A potential problem faced by Juniper is that the M320 might not have enough muscle to scale, observers say.
”Scaleability is the issue on everyone’s mind,” says Stephen Kamman, an equities analyst with CIBC World Markets. “But how scaleable is scaleable enough? That’s the big question.”
Those who have seen the new router report that it's an eight-slot chassis, which fits into half a standard seven-foot telco rack, with a total capacity of 320 Gbit/s. The plan is that four of these routers can be hooked together to create one logical router with a combined capacity of 1.28 Tbit/s.
But some wonder if this will be enough capacity, given that the Internet is growing 100 percent per year. Tier one carriers, which will be the first to adopt highly scaleable core routers, may need tens of terabits worth of capacity within the next couple of years.
Juniper-watchers say the company is developing a "super switch" fabric that will hook multiple M160 and M320 chassis together in order to deal with the problem. They expect it to be announced at the same time as, or just after, the M320. This architecture sounds similar to a system Cisco Systems Inc. (Nasdaq: CSCO) had under development in 2000, unofficially called the Terra Core. Cisco has never officially announced the Terra Core and has kept it out of its marketing discussions for over a year.
Cisco is also supposedly working on a next-generation scaleable router called “Q.” And Avici Systems Inc. (Nasdaq: AVCI; Frankfurt: BVC7) has been touting the scaleable story for over two years without much success (see Avici Intros Tiny TSR). Then there are the startups like Caspian Networks, Charlotte’s Web Networks Ltd., Hyperchip Inc., and Pluris Inc., which are all getting closer to introducing products into the market.
These newer players are taking a different approach to the problem. Unlike Juniper, which uses a centralized switch fabric in each device to process packets, these newer players have designed distributed routing systems. This means that some of the switch fabric in each device is resident on the line cards, and some is centralized as a means of interconnecting the cards. Software, too, is distributed, so the failure of one process does not take down the whole system but can be rebooted separately. This supposedly creates a "fault-tolerant" design, which is what many carriers say they want.

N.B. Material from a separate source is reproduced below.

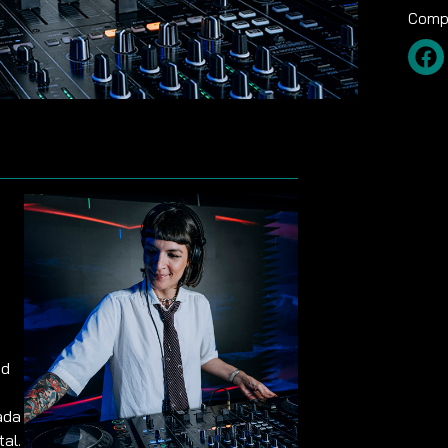
Compa
nd
ada
al.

But some experts, including Network Test's Newman, say that it’s meaningless to debate architectures without products to compare.
“There are good arguments for each design,” he says. “I can think of ways to break either one. But what it will really come down to is implementation.”
Newman also points to the strength of Juniper’s customer base and says that many of these customers will choose Juniper because it is more familiar to them and cheaper than installing a new vendor. The cost of bringing in a new vendor can be anywhere between $12 and $20 million. These are costs associated with retraining engineers and integrating software into existing management platforms.
What’s more Juniper has already established itself as one of two main equipment providers in a highly competitive and specialized market, with a 25 percent to 30 percent share (see Router Numbers Support Cisco). (Cisco has the remaining 70 percent.) Tier-one carriers typically have about 40 points of presence (POPs), of which only 25 are likely to be mega-POPs where large core routers are needed. These carriers usually only buy two core routers per POP. At the end of the day, a core routing vendor is only looking at a maximum of 50 routers per customer over the next three to five years.
What’s more, the upgrade adoption rate is slow in this market. For example, one tier-one carrier has indicated that it only plans to upgrade four of its POPs this year. It will likely upgrade 10 more over the next year, and so on.
“This market requires a lot of support from equipment providers,” says Kamman. “And the trust involved is so great, I only see two or three players in the market, just because it is so highly specialized.”